» EXERCISE
The answer must be a single number, namely how many lines in the entries below contain the string "nostro".

» STORED DATA
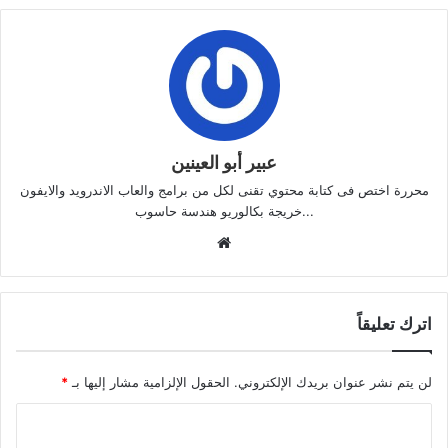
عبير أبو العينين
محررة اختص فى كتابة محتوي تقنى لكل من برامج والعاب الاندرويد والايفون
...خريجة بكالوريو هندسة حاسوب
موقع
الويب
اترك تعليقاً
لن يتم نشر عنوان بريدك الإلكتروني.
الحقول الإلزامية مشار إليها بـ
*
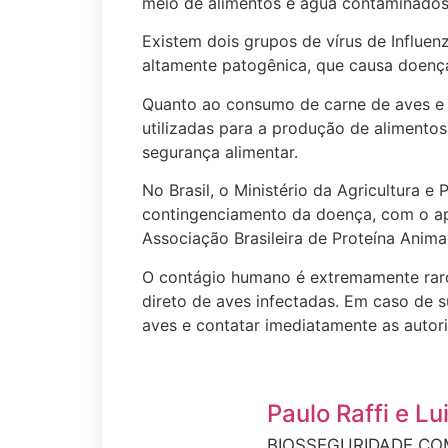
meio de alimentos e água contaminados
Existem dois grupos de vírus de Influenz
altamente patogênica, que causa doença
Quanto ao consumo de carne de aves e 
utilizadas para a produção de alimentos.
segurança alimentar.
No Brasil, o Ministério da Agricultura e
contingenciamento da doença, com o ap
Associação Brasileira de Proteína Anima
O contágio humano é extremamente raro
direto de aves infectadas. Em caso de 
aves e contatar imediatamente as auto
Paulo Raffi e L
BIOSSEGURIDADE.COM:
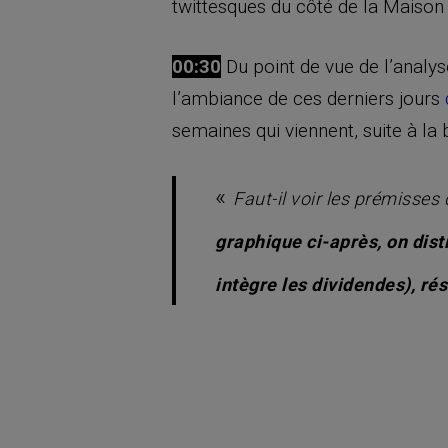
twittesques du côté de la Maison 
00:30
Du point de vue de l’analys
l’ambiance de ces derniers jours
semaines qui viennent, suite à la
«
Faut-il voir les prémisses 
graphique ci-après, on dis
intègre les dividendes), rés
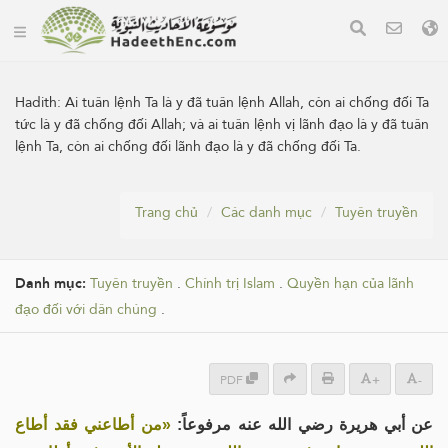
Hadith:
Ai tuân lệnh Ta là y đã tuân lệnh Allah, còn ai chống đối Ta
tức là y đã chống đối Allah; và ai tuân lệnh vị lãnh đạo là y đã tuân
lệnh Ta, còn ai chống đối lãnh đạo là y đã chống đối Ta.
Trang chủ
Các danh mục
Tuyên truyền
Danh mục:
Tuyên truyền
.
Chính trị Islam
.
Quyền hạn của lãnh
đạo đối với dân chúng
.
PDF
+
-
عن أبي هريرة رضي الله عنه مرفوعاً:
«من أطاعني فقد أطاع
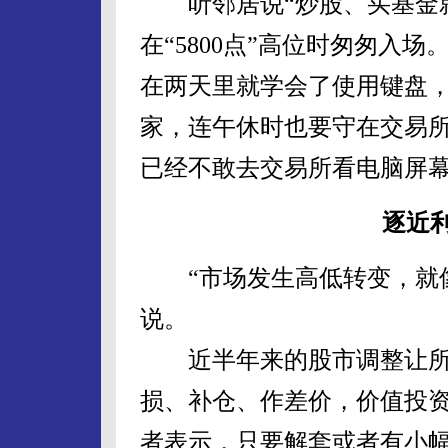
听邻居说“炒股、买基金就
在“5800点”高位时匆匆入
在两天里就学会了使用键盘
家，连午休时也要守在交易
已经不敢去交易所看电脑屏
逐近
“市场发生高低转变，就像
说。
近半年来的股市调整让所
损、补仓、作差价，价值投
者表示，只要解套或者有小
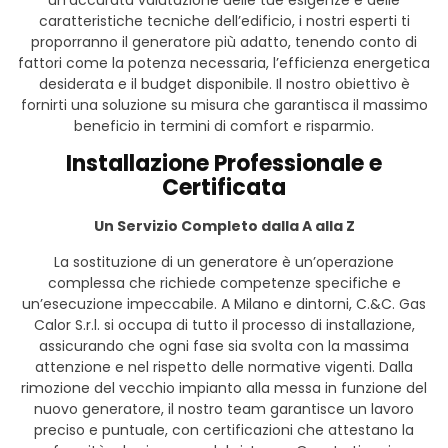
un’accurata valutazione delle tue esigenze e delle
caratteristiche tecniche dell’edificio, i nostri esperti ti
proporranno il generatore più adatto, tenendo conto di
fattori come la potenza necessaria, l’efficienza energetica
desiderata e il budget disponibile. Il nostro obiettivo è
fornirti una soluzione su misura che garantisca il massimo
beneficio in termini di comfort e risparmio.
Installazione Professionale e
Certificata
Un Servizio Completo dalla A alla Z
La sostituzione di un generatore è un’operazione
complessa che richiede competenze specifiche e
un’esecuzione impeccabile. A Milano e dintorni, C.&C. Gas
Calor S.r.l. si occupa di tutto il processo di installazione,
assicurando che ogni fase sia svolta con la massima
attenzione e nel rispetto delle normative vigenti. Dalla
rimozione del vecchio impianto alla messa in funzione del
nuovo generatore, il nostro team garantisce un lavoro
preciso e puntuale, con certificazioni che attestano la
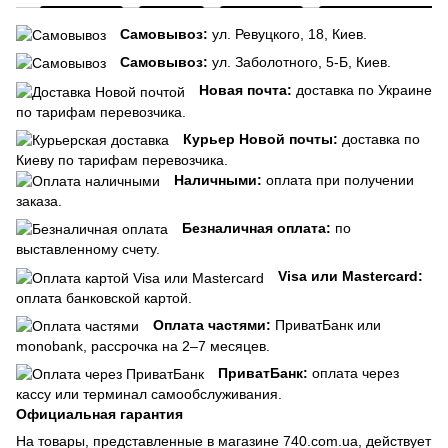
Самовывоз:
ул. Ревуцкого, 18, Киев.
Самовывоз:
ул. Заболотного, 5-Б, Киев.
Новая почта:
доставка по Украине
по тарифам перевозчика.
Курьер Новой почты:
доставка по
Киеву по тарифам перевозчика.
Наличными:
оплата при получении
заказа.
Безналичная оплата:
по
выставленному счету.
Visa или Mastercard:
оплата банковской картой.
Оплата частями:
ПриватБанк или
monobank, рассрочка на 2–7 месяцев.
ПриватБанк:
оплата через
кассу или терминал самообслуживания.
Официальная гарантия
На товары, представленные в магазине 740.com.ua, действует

» ANSWER SECTION
2